Virginia’s “reserve funds” also received an A, meaning the commonwealth had set “clear policies for rainy day fund deposits and withdrawals” and adjusted levels to meet the “historical volatility” of its revenues. Nationally, states averaged a B.

The rest of Virginia’s budget behaviors were murkier. The state was given a C for “budget maneuvers” — tactics where “one-time actions” are used to “offset recurring expenditures.” The commonwealth also received a C for “transparency,” deemed as “data that public officials and citizens need to understand budgets.” Both scores were below the national averages of a B in each category.

Virginia’s most glaring deficiency was its handling of “legacy costs” — how well it is meeting retirement obligations for public employees. The commonwealth earned a D average, but shortcomings were worse in seven other states that earned a D-minus (the lowest possible grade). Only seven states were worthy of an A grade.

This five-year snapshot only takes us so far. Our world looks far different than it did at the end of FY 2019 (June 30 of that year). The economy was doing well, with low unemployment. Masks largely were reserved for professional settings, like a health care operating room or a construction site. Social distancing markers were not part of floors across indoor atmospheres, from grocery stores to offices.

But regardless of a historic public health crisis’ impact on daily life, government budgets always should tell the truth and be premised on integrity. The Government Finance Officers Association (GFOA) — an organization representing more than 20,000 public finance officials in the U.S. and Canada — has helped push that message for decades.

Since 1945, the GFOA has awarded the Certificate of Achievement for Excellence in Financial Reporting. The honor goes to state and local governments that “go beyond the minimum requirements of generally accepted accounting principles to prepare comprehensive annual financial reports that evidence the spirit of transparency and full disclosure,” per the GFOA website.

In Virginia, as of Wednesday afternoon, dozens of entities had earned awards for FY 2020 (July 2019 to June 2020) — the latest round of certificates.

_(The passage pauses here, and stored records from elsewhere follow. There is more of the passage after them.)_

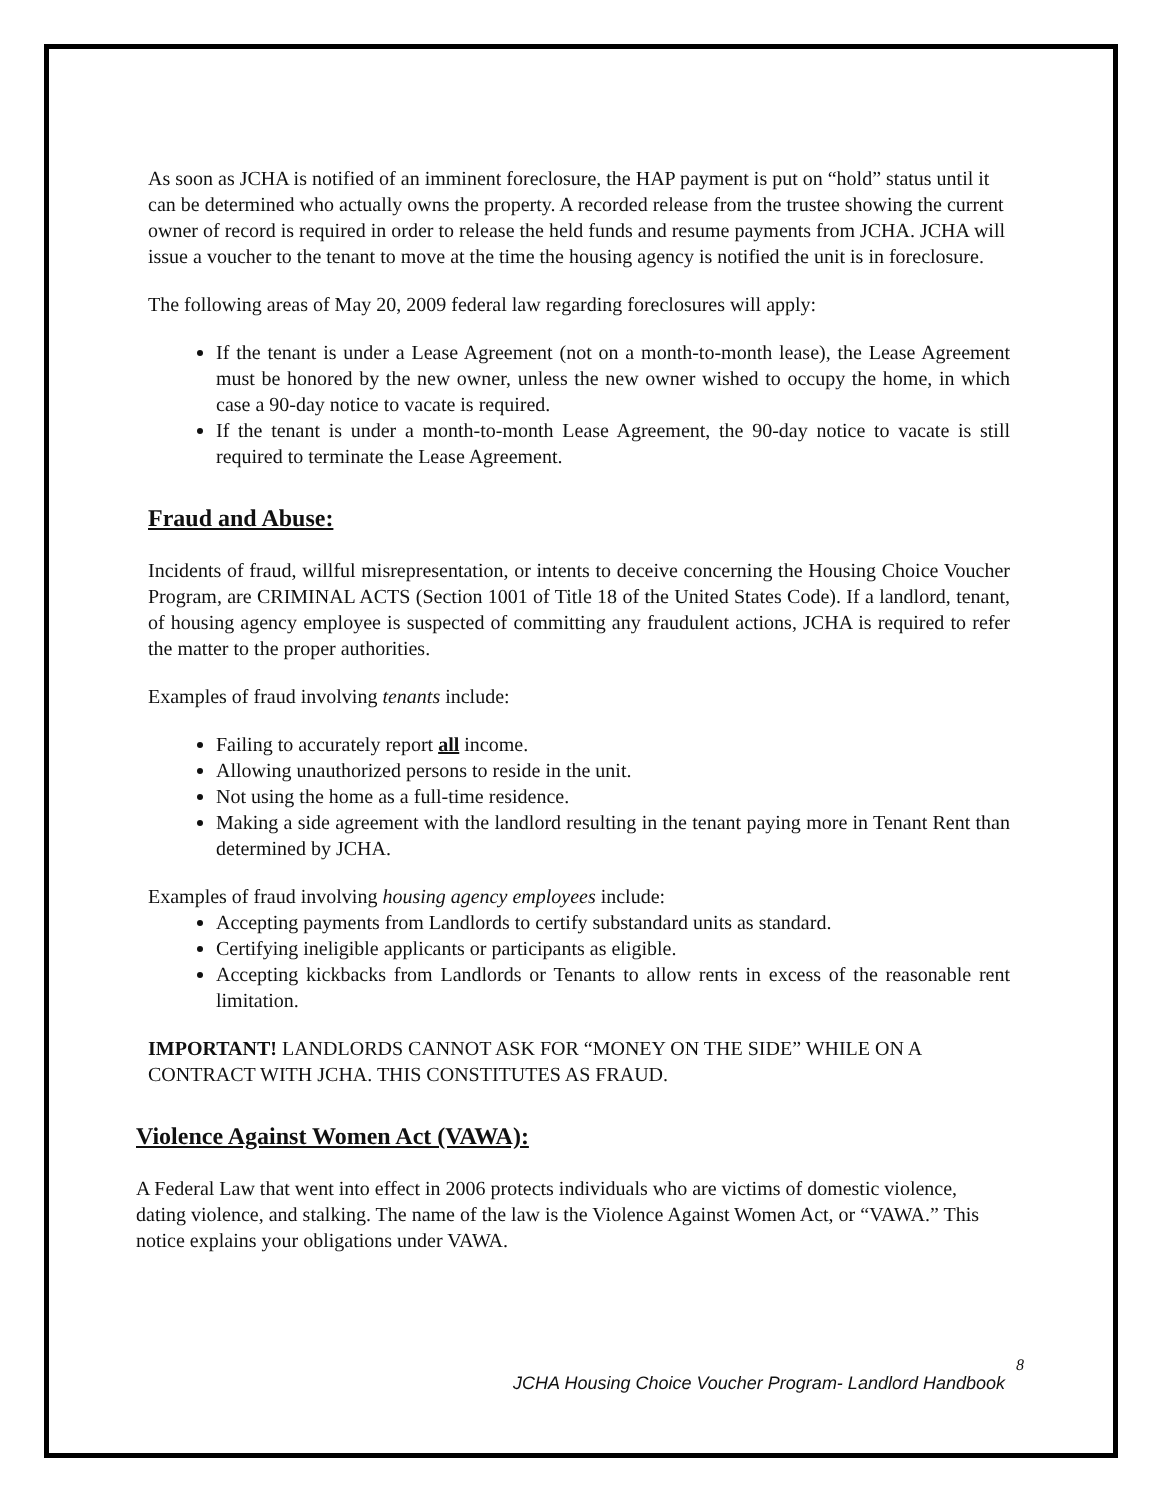As soon as JCHA is notified of an imminent foreclosure, the HAP payment is put on “hold” status until it can be determined who actually owns the property. A recorded release from the trustee showing the current owner of record is required in order to release the held funds and resume payments from JCHA. JCHA will issue a voucher to the tenant to move at the time the housing agency is notified the unit is in foreclosure.
The following areas of May 20, 2009 federal law regarding foreclosures will apply:
If the tenant is under a Lease Agreement (not on a month-to-month lease), the Lease Agreement must be honored by the new owner, unless the new owner wished to occupy the home, in which case a 90-day notice to vacate is required.
If the tenant is under a month-to-month Lease Agreement, the 90-day notice to vacate is still required to terminate the Lease Agreement.
Fraud and Abuse:
Incidents of fraud, willful misrepresentation, or intents to deceive concerning the Housing Choice Voucher Program, are CRIMINAL ACTS (Section 1001 of Title 18 of the United States Code). If a landlord, tenant, of housing agency employee is suspected of committing any fraudulent actions, JCHA is required to refer the matter to the proper authorities.
Examples of fraud involving tenants include:
Failing to accurately report all income.
Allowing unauthorized persons to reside in the unit.
Not using the home as a full-time residence.
Making a side agreement with the landlord resulting in the tenant paying more in Tenant Rent than determined by JCHA.
Examples of fraud involving housing agency employees include:
Accepting payments from Landlords to certify substandard units as standard.
Certifying ineligible applicants or participants as eligible.
Accepting kickbacks from Landlords or Tenants to allow rents in excess of the reasonable rent limitation.
IMPORTANT! LANDLORDS CANNOT ASK FOR “MONEY ON THE SIDE” WHILE ON A CONTRACT WITH JCHA. THIS CONSTITUTES AS FRAUD.
Violence Against Women Act (VAWA):
A Federal Law that went into effect in 2006 protects individuals who are victims of domestic violence, dating violence, and stalking. The name of the law is the Violence Against Women Act, or “VAWA.” This notice explains your obligations under VAWA.
8
JCHA Housing Choice Voucher Program- Landlord Handbook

The winners included towns, cities and counties — large and small — from Colonial Heights to Chesapeake; public employee benefit plans or systems like Fairfax County Police; “enterprise funds” that governments use to charge fees for services, like the Capital Region Airport Commission; and school districts. Some local entities have been perennial winners over the past few decades, like Chesterfield and Henrico counties.

To achieve such standing in FY 2020, governments’ comprehensive annual financial reports — a set of detailed statements showing their financial condition — had to pass a rigorous, 49-page GFOA checklist. Questions ranged from “Are text and numbers throughout the report easily readable?” to “Are revenue classifications sufficiently detailed to be meaningful?”

We know COVID-19 has placed an enormous strain on public finances, but these grades and awards are not about the health of our economy. They’re a measure of how well governments are reporting information to the people, with full transparency and accountability. We still are in a pandemic and, as a new fiscal year begins, truth and integrity in budgeting matter more than ever.